December 19, 2011 | by Andrew Kameka
The acquisition that wasn’t is now official – AT&T will not complete its planned acquisition of T-Mobile USA. Following continued opposition from the U.S. Department of Justice and FCC, AT&T has abandoned its purrsuit of T-Mobile and will not pursue the matter any further.
AT&T has just issued a statement to the press confirming that deal is officially over after “a thorough review of options it has agreed with Deutsche Telekom AG to end its bid to acquire T-Mobile USA, which began in March of this year.”
The statement went on to blame the FCC and DOJ for blocking this transaction and, in AT&T’s view, failing to provide options to improve service in the wireless industry.
[The wireless industry] is one of the most fiercely competitive industries in the world, with a mounting need for more spectrum that has not diminished and must be addressed immediately.
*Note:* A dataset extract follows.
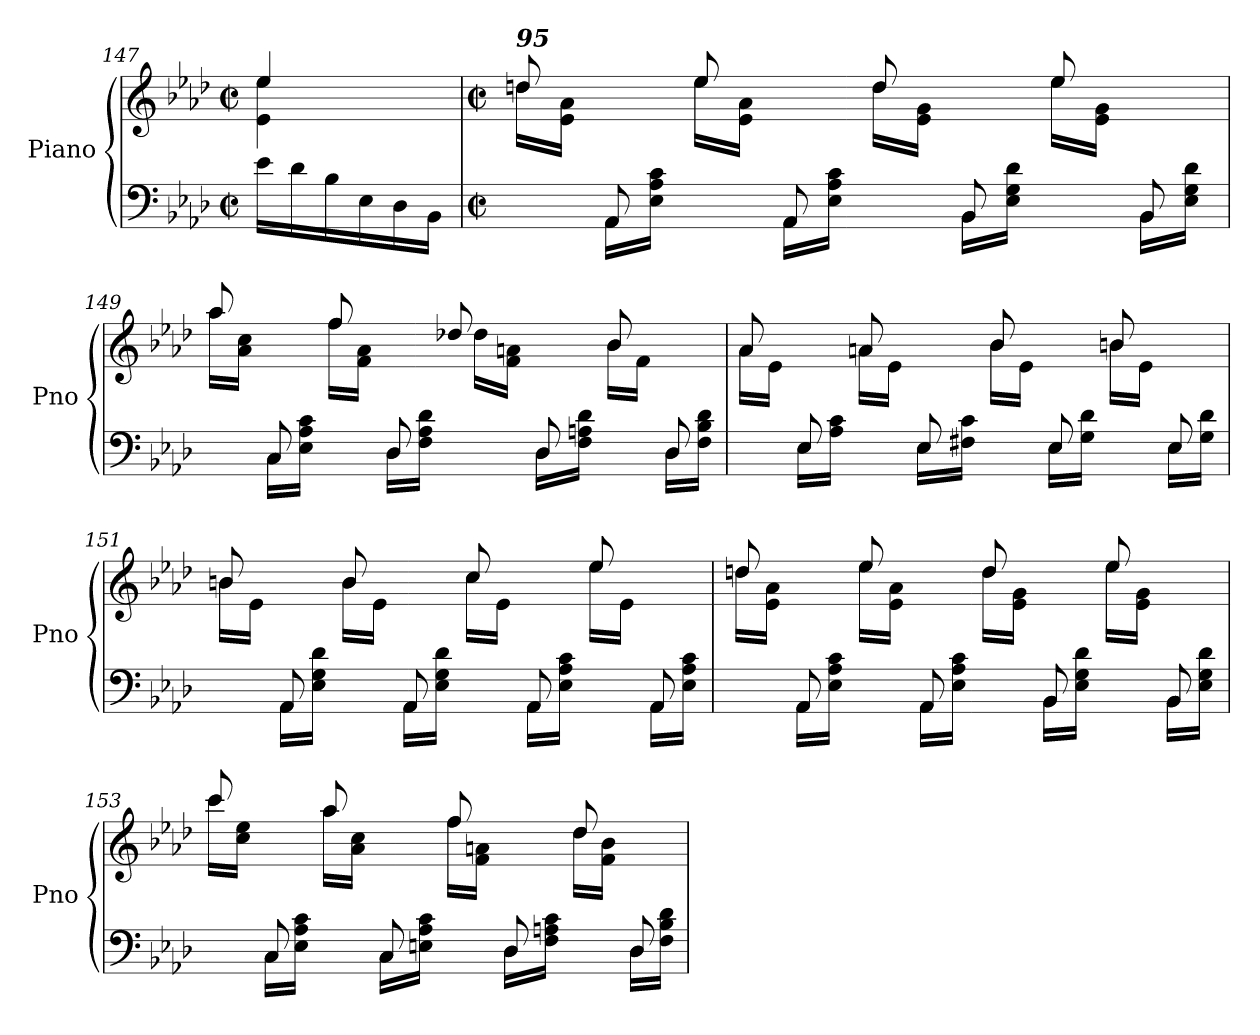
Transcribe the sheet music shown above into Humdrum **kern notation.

The AT&T and T-Mobile USA combination would have offered an interim solution to this spectrum shortage. In the absence of such steps, customers will be harmed and needed investment will be stifled.
Of course, competition is precisely why the U.S. government intervened to prevent AT&T’s $39 billion acquisition of T-Mobile. Had the deal gone through, the wireless carrier with the largest subscriber base would have acquired the fourth-largest nationwide carrier, which also happens to be among the most affordable. Sprint, the third-place U.S. carrier and frequent target of T-Mobile merger rumors, made similar arguments in its opposition to the AT&T deal.
AT&T will pay Deutsche Telekom, T-Mobile’s German parent company, $4 billion and enter into a “mutually beneficial roaming agreement” as a result of the failed acquisition. CEO Randall Stephenson states AT&T will pursue other means to improve its wireless network, and offered this advice to regulators.
“To meet the needs of our customers, we will continue to invest. However, adding capacity to meet these needs will require policymakers to do two things. First, in the near term, they should allow the free markets to work so that additional spectrum is available to meet the immediate needs of the U.S. wireless industry, including expeditiously approving our acquisition of unused Qualcomm spectrum currently pending before the FCC. Second, policymakers should enact legislation to meet our nation’s longer-term spectrum needs.
“The mobile Internet is a dynamic industry that can be a critical driver in restoring American economic growth and job creation, but only if companies are allowed to react quickly to customer needs and market forces”
- Randall Stephenson, AT&T Chairman and CEO.